Our research yielded three major findings about multitenant architectures. These are:

  1. Multitenant architectures must strike a balance between sharing and security. To deliver cost savings and scalability, a multitenant architecture must be able to manage dynamic resource consumption by its tenants without violating their security. These two goals ultimately conflict with one another, since shared resources and individual security rarely go hand in hand.

  2. Two common multitenant architecture models have arisen. Dedicated resource models stake boundaries within shared infrastructure, defining the resources a tenant can access, allowing for tangible and secure walls but lower flexibility. Metadata map models chart protected pathways to shared resources, allowing for increased flexibility, but they ultimately may feel less secure.

  3. Despite resource sharing, multitenancy will often improve security. Most current enterprise security models are perimeter-based, making you vulnerable to inside attacks. Multitenant services secure all assets at all times, since those within the main perimeter are all different clients. Leveraging a mix of dedicated resources and metadata map architectures, these services can deliver stronger security.

You know what I can live with this, because at the end of the day it does actually depend.

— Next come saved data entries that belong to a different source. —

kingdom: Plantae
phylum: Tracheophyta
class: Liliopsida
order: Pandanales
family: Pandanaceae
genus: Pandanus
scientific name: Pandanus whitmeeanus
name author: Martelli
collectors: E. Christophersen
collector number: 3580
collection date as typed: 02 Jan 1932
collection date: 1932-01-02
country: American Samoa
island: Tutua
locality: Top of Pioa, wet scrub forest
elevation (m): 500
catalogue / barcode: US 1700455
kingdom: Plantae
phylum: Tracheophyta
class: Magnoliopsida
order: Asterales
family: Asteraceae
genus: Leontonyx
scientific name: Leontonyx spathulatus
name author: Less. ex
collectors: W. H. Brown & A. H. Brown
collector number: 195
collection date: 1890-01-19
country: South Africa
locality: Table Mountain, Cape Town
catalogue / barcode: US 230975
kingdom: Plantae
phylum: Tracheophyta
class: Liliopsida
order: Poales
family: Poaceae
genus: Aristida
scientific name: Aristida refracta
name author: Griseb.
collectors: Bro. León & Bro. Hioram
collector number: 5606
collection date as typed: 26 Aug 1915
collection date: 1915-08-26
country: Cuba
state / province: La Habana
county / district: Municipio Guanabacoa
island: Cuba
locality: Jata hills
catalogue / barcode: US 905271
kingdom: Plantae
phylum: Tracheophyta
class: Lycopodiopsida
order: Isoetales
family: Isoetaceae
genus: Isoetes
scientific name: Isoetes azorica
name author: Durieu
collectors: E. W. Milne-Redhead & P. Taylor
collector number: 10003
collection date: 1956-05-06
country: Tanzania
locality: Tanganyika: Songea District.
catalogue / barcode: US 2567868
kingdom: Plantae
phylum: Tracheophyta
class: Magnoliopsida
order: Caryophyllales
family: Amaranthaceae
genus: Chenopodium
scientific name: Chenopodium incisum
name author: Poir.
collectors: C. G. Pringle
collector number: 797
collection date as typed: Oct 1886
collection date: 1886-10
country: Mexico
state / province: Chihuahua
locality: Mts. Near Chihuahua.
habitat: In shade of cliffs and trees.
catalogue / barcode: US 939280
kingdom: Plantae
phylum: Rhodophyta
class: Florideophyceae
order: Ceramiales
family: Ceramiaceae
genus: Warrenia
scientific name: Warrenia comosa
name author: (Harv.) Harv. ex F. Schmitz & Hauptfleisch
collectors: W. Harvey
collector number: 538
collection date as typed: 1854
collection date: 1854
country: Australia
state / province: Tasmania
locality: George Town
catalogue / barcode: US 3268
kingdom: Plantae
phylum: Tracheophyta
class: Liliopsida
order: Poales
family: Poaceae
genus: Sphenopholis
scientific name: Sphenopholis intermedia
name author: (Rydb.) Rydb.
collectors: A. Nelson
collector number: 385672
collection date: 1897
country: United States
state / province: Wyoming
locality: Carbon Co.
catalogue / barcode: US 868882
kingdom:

We will never get everyone to agree to the definition of something life multi-tenant until we reach the utilization stage of solution maturity. Cloud is maturing but it’s not there yet. In the mean time we just need to know that everyone is trying to position their solutions as multi-tenant. If you are reading this odds are you are in a position to advise or make IT decisions so you need to know that words and language have power (I know I have said it before). Understanding that things some products are built for hybrid cloud management like vRealize Automation are only meant for multi-tenant for a single organization (as of today). That public cloud management solutions that logically separate shared resource multi-tenant solutions not without risk. Multi-tenant dedicated resource backends are expensive but they lack the issues found in logical separation from hardware and networking but tend to find front-end issues with portals or the ever present user created security gap.

Education and understanding help to lead you to intelligent and open-eyed decisions, which means you can mitigate, accept, or minimize the risks you take. Multi-tenancy will be defined by the customer so let’s make sure we all define their understanding of the word clearly to assist them in making the best choice possible.